Exercise material section start

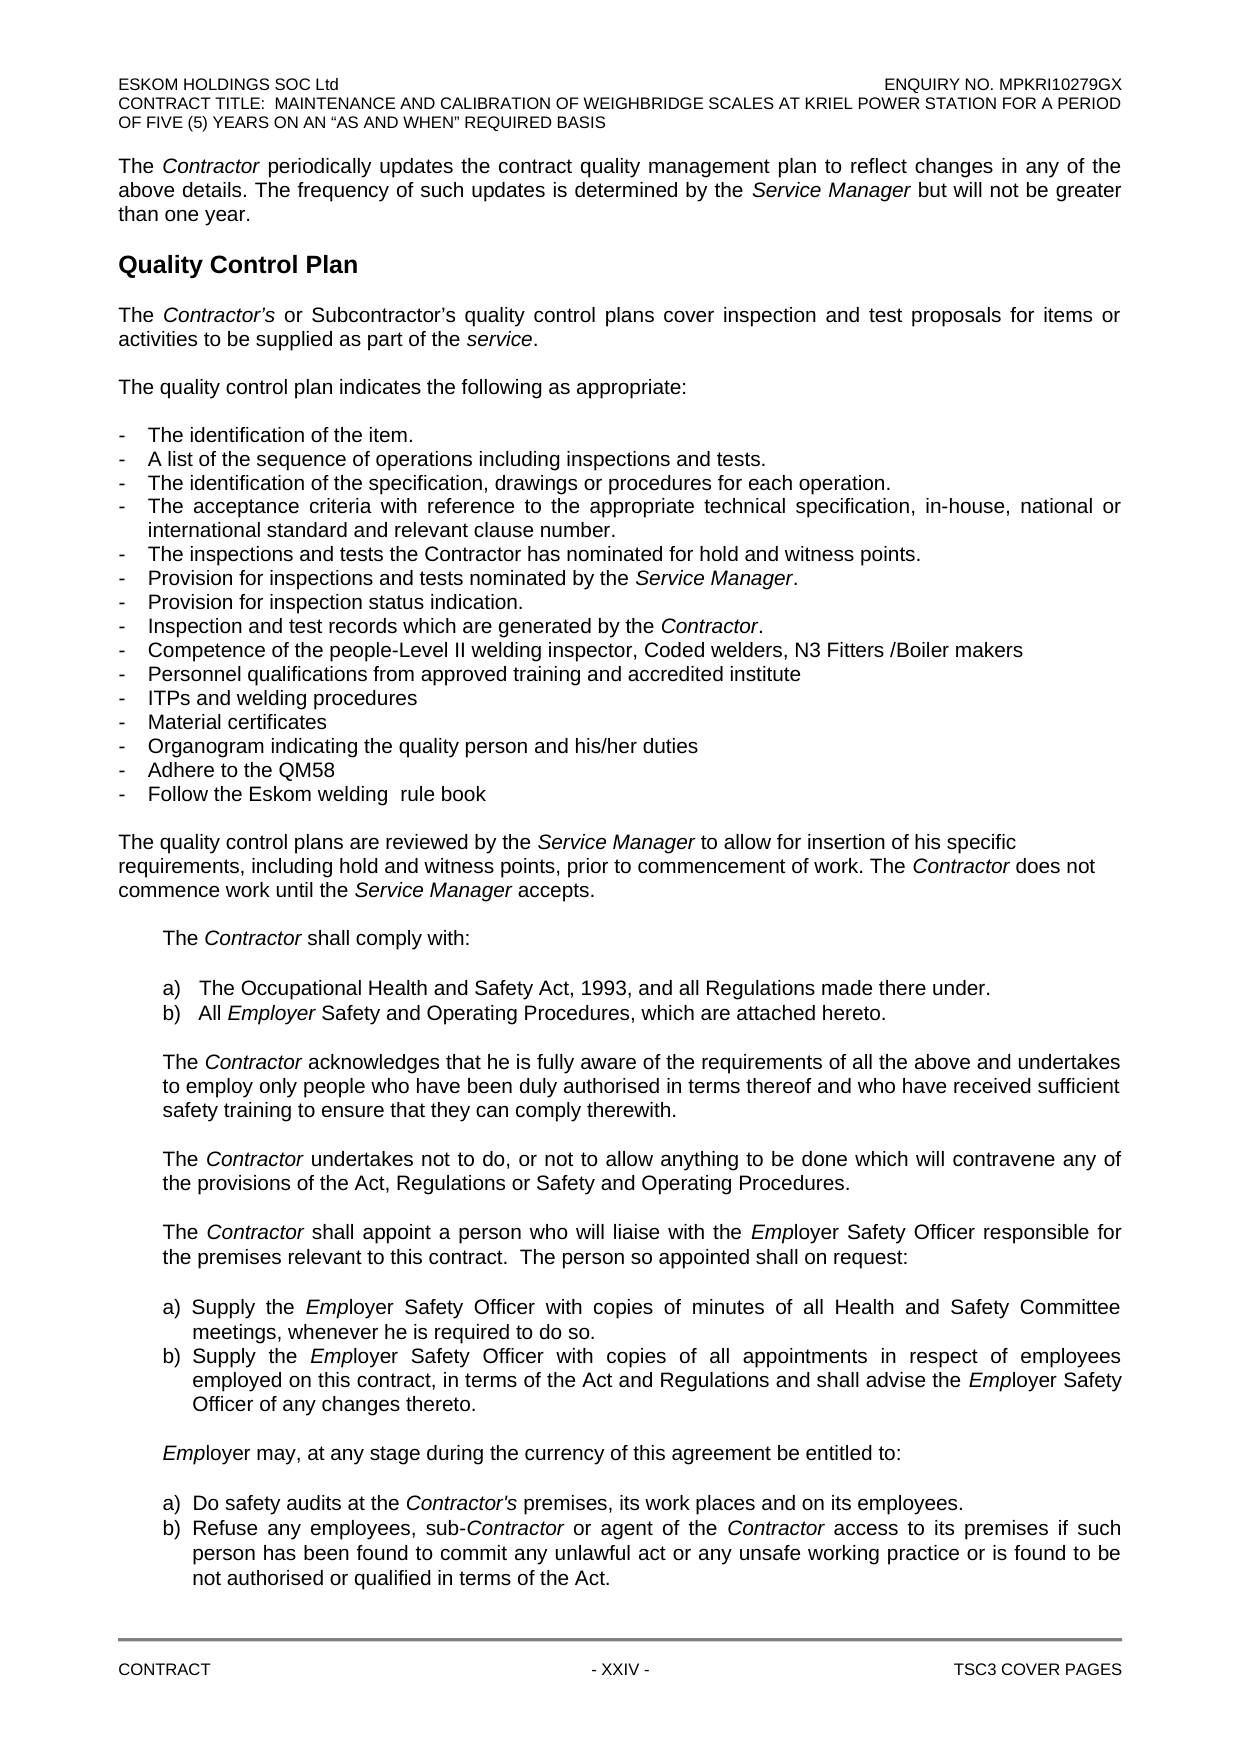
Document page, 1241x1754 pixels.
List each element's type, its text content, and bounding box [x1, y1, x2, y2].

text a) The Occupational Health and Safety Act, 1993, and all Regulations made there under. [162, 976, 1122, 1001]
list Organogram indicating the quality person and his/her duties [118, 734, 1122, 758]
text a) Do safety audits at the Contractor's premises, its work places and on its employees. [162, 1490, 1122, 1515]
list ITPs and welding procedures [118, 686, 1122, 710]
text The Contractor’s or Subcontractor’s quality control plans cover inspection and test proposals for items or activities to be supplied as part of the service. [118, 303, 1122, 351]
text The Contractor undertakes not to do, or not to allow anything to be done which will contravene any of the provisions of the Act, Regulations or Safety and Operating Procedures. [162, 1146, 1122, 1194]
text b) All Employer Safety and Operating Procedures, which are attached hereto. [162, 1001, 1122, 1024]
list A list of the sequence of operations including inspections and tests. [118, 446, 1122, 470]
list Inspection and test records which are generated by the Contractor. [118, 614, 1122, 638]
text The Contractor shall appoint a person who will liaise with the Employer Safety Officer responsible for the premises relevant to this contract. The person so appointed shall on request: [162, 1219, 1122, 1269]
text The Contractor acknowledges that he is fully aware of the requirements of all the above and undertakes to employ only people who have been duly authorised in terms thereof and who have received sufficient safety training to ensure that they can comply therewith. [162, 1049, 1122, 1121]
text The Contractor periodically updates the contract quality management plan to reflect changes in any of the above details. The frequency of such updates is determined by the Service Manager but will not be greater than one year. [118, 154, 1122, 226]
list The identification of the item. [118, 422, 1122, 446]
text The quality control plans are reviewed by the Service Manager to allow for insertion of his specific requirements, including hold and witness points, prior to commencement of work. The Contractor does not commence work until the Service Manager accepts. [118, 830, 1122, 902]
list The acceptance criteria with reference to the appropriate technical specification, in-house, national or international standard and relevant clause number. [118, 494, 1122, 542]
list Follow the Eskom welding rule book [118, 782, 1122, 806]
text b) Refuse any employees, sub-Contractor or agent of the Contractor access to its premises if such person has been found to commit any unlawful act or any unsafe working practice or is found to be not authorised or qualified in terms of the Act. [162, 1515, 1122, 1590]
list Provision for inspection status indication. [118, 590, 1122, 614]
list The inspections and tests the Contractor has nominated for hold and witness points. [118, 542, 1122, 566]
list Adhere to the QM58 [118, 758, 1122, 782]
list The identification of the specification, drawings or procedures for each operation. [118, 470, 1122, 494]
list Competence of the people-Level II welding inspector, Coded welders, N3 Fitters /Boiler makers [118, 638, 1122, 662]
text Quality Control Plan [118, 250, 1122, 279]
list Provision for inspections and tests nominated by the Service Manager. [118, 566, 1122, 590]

Exercise material section end

§ Work to be completed: Search the records for lines holding the word "above", then copy each line you find.

§ Exercise result:
text The Contractor acknowledges that he is fully aware of the requirements of all the above and undertakes to employ only people who have been duly authorised in terms thereof and who have received sufficient safety training to ensure that they can comply therewith. [162, 1049, 1122, 1121]
text The Contractor periodically updates the contract quality management plan to reflect changes in any of the above details. The frequency of such updates is determined by the Service Manager but will not be greater than one year. [118, 154, 1122, 226]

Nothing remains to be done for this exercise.